À Bruges, la déception a été à la hauteur des espoirs placés dans ce contrat. L’usine produit actuellement les voitures M7 de la SNCB, un chantier qui prendra fin au printemps 2026. Du côté de la SNCB, certains soupçonnaient la maison-mère d’essayer de leur faire porter le chapeau d’une réalité économique précaire. En effet, le contrat du siècle n’aurait de toute façon pas pu livrer ses premières rames avant 2029. Un trou de trois ans, donc.

Des emplois sous tension

Sans nouveau contrat, le site pourrait se retrouver à l’arrêt. Il est clair que l’activité liée à l’assemblage est en danger, alors que l’activité de maintenance ne permettra pas tenir tous les emplois à flot.

Les syndicats redoutent une fermeture progressive, à défaut de nouveaux contrats. Le centre d’excellence de Charleroi, spécialisé dans la signalisation et l’électronique de puissance, est sans doute moins concerné mais pourrait perdre son autonomie au profit de la France.

Plusieurs pistes seraient encore possibles pour le site de Bruges. Comme la possibilité pour CAF d’y sous-traiter certaines de ses activités liés au contrat du siècle. Il n’est pas rare qu’un site serve de chaîne de production d’appoint pour un autre site, qu’il soit issu du groupe Alstom ou de la concurrence.

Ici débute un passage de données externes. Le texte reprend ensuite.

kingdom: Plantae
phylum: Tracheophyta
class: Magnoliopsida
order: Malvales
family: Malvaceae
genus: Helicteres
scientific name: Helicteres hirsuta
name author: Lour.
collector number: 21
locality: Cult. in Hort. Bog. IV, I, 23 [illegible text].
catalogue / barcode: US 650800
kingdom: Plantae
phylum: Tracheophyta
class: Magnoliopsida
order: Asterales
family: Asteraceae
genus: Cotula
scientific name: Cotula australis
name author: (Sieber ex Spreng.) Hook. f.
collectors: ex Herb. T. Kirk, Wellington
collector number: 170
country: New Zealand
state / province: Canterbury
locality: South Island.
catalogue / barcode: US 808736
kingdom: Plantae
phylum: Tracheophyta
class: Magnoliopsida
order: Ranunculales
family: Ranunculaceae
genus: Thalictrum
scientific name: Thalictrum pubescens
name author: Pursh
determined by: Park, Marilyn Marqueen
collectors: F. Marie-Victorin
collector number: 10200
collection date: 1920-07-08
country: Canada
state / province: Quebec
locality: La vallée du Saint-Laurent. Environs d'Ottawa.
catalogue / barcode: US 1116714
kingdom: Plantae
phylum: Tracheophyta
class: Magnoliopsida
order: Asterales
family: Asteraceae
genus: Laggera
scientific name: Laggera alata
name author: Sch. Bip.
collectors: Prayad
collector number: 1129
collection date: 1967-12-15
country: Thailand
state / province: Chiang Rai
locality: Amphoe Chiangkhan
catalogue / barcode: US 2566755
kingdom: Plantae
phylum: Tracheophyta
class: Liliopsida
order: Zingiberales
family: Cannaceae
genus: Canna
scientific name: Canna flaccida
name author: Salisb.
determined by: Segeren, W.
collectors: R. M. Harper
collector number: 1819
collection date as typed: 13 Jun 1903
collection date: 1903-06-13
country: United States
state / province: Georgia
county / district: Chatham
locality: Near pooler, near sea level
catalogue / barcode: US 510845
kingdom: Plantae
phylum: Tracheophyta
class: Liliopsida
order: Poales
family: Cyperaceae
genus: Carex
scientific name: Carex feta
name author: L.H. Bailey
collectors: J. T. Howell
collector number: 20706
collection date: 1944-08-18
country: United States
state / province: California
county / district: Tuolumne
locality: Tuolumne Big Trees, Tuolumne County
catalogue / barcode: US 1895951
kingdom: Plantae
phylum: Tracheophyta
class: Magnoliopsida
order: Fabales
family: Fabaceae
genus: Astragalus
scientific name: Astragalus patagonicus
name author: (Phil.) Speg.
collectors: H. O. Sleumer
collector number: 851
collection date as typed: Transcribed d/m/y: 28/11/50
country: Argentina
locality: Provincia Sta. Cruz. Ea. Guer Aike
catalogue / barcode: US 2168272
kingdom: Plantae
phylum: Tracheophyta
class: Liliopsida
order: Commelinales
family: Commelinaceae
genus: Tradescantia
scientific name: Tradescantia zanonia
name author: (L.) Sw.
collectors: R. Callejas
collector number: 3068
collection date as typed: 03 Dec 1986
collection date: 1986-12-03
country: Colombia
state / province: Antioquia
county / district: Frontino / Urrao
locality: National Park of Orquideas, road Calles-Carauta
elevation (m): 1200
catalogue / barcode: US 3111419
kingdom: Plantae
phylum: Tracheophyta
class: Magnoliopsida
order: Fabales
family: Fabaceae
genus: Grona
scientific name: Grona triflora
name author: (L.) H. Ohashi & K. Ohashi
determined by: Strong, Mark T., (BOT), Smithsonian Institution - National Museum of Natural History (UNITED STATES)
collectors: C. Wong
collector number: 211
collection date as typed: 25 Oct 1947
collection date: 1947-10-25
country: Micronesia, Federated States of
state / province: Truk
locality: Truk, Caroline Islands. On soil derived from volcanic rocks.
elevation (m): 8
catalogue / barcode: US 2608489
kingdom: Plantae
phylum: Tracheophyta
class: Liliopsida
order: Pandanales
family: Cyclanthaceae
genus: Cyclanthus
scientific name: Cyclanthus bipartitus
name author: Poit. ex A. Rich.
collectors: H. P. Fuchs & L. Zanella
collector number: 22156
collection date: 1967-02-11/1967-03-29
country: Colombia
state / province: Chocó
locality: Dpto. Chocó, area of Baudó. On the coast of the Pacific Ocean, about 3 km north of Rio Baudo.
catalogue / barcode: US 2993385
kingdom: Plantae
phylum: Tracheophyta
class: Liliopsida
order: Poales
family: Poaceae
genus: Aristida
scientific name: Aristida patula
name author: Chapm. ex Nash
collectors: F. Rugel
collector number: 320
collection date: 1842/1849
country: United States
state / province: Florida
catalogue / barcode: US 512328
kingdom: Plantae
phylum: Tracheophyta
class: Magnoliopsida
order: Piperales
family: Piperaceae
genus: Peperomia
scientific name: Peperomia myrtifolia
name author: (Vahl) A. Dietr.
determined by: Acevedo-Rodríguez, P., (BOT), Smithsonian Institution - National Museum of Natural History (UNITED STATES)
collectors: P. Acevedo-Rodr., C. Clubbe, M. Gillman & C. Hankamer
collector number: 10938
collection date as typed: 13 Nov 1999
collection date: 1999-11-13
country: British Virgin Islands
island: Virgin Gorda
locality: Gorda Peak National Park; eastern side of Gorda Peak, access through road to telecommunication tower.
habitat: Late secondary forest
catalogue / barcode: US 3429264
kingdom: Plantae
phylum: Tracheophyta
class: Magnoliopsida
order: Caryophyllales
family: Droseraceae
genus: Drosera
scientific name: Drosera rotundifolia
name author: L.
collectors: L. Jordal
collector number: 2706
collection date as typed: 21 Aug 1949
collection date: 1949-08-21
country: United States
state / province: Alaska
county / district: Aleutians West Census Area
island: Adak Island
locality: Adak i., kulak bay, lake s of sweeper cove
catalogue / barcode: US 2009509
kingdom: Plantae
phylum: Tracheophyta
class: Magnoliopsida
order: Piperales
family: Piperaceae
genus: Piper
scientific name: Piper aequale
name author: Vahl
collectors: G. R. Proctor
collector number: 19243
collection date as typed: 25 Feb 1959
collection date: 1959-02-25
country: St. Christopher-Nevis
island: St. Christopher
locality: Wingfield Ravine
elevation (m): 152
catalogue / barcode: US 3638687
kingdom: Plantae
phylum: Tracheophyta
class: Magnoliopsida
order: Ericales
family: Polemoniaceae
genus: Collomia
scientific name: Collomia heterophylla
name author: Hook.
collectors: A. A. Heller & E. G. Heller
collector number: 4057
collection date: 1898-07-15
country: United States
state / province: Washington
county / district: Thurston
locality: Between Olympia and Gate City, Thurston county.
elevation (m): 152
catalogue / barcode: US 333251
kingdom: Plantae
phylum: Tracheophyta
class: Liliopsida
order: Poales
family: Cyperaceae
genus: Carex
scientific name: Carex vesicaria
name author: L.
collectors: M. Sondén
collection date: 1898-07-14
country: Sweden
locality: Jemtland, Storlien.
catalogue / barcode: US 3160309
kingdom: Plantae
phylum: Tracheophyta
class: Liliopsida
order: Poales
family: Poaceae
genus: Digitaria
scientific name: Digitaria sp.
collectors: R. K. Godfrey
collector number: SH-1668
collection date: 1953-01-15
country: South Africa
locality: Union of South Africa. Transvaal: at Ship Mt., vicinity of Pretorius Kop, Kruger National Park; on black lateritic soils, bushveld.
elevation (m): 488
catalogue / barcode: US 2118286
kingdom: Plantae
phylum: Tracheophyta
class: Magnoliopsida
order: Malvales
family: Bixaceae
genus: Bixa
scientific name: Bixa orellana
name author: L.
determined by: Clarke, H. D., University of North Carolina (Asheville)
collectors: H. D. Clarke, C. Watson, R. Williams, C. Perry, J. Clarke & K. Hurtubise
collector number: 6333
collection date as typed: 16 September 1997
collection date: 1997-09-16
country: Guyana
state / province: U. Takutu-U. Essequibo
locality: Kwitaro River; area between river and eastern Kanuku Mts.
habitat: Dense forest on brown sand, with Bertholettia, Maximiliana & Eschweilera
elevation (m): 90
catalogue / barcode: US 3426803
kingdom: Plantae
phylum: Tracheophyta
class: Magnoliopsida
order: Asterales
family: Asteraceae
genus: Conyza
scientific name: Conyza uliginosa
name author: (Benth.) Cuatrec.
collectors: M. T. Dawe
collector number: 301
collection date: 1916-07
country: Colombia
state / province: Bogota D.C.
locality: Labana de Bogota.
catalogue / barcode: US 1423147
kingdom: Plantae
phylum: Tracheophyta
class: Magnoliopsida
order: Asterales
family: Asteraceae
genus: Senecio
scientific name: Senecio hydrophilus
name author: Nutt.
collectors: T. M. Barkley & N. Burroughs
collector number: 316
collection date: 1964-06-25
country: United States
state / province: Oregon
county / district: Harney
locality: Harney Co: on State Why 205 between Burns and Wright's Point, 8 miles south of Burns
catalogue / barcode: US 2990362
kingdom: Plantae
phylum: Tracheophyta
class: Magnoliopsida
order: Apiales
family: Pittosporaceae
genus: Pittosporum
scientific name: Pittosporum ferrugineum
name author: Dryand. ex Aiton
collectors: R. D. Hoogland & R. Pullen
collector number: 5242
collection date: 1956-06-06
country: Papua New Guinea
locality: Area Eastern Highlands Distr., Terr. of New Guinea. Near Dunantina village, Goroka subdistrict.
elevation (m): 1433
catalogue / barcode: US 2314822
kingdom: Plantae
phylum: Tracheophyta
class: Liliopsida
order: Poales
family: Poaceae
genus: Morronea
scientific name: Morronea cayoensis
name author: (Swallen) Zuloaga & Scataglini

Mais il est clair que dans un marché qui est hyper-concurrentiel, la multinationale française privilégiera toujours ses sites du nord de la France, par exemple celui de Valenciennes, à un site belge.

Un groupe en quête de rentabilité

Mais cette double décision d’Alstom dépasse les enjeux belges et luxembourgeois. Malgré un redressement spectaculaire en 2024-2025 — cash-flow libre positif à 502 millions d’euros, marge d’exploitation en hausse à 6,4 %, et dette nette divisée par sept — Alstom revient de très loin et reste sous pression pour améliorer durablement sa rentabilité.

Le groupe s’est délesté de plusieurs activités jugées non essentielles, réduit ses coûts fixes et recentré ses investissements sur la production à haute valeur ajoutée. Mais la concurrence s’intensifie : Siemens Mobility et CAF en Europe, et surtout le géant chinois CRRC, dont la puissance de frappe financière et industrielle dépasse largement celle des constructeurs européens.

Dans ce contexte, la réorganisation des filiales locales s’apparente moins à une sanction qu’à un mouvement d’ensemble : rationaliser, centraliser et réduire les coûts.